EP by The Raveonettes
- Released: 6 August 2002
- Studios: Once Was & Sauna Recording Studio
- Genres: Noise pop, garage rock
- Length: 21:10
- Label: Sony

The Raveonettes chronology
|  | Whip It On (2002) | Chain Gang of Love (2003) |

Singles from Whip It On
- "Attack of the Ghost Riders" Released: 9 December 2002; "Beat City" Released: 18 March 2003;

= Whip It On =

Whip It On is the debut mini-album of Danish indie rock group The Raveonettes, which was released on 6 August 2002. Every song is in the key of B-flat minor in contrast to the follow-up album Chain Gang of Love, which is almost entirely in the key of B-flat major. Each song also features only three chords.

The artwork for the album is a photograph taken by Søren Solkær Starbird.

==Reception==

The album received generally positive reviews upon its release. At Metacritic, which assigns a normalised rating out of 100 to reviews from mainstream critics, the album received an average score of 70, based on 15 reviews, which indicates "Generally favorable reviews".

Excerpted records =>
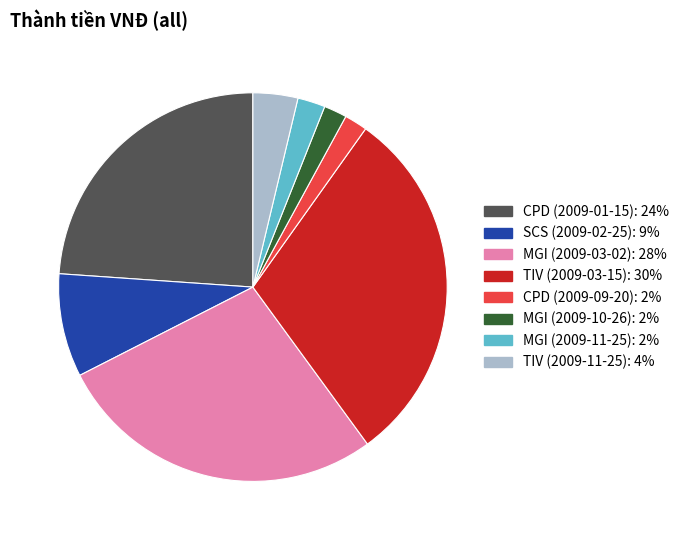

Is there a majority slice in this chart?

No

...

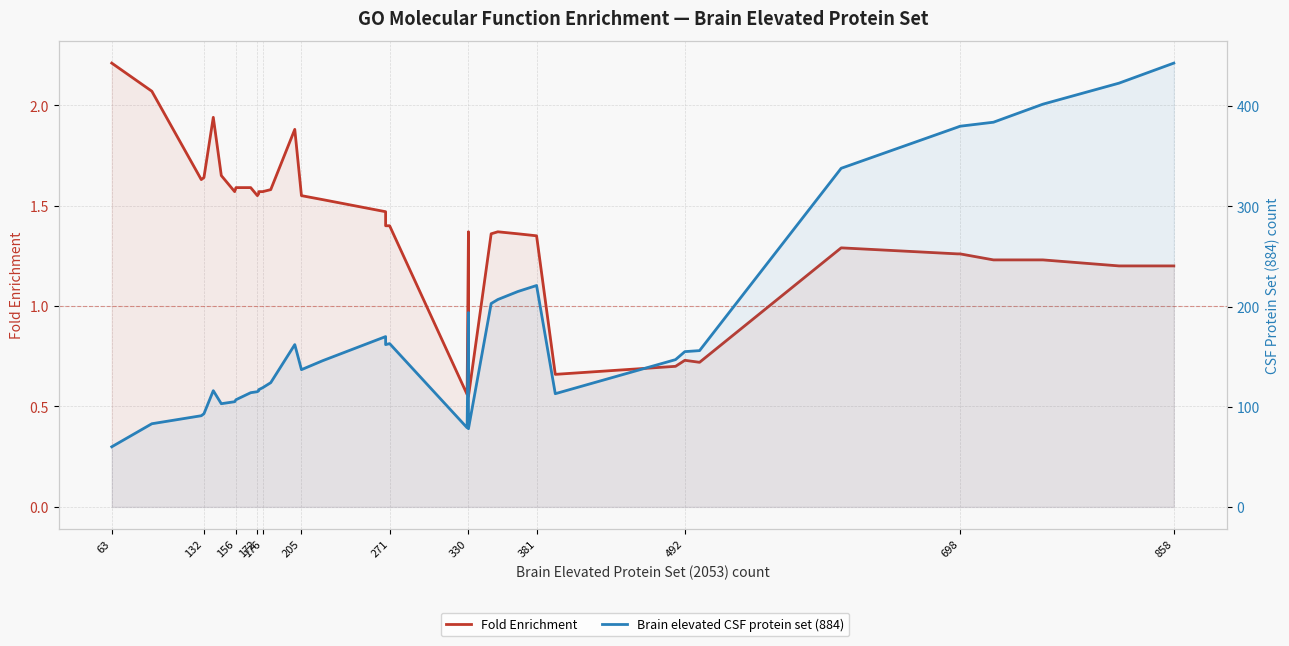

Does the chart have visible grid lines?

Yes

What you need to do =>
According to the text about Whip It On, what key is every song on the album in?

Task result =>
B-flat minor.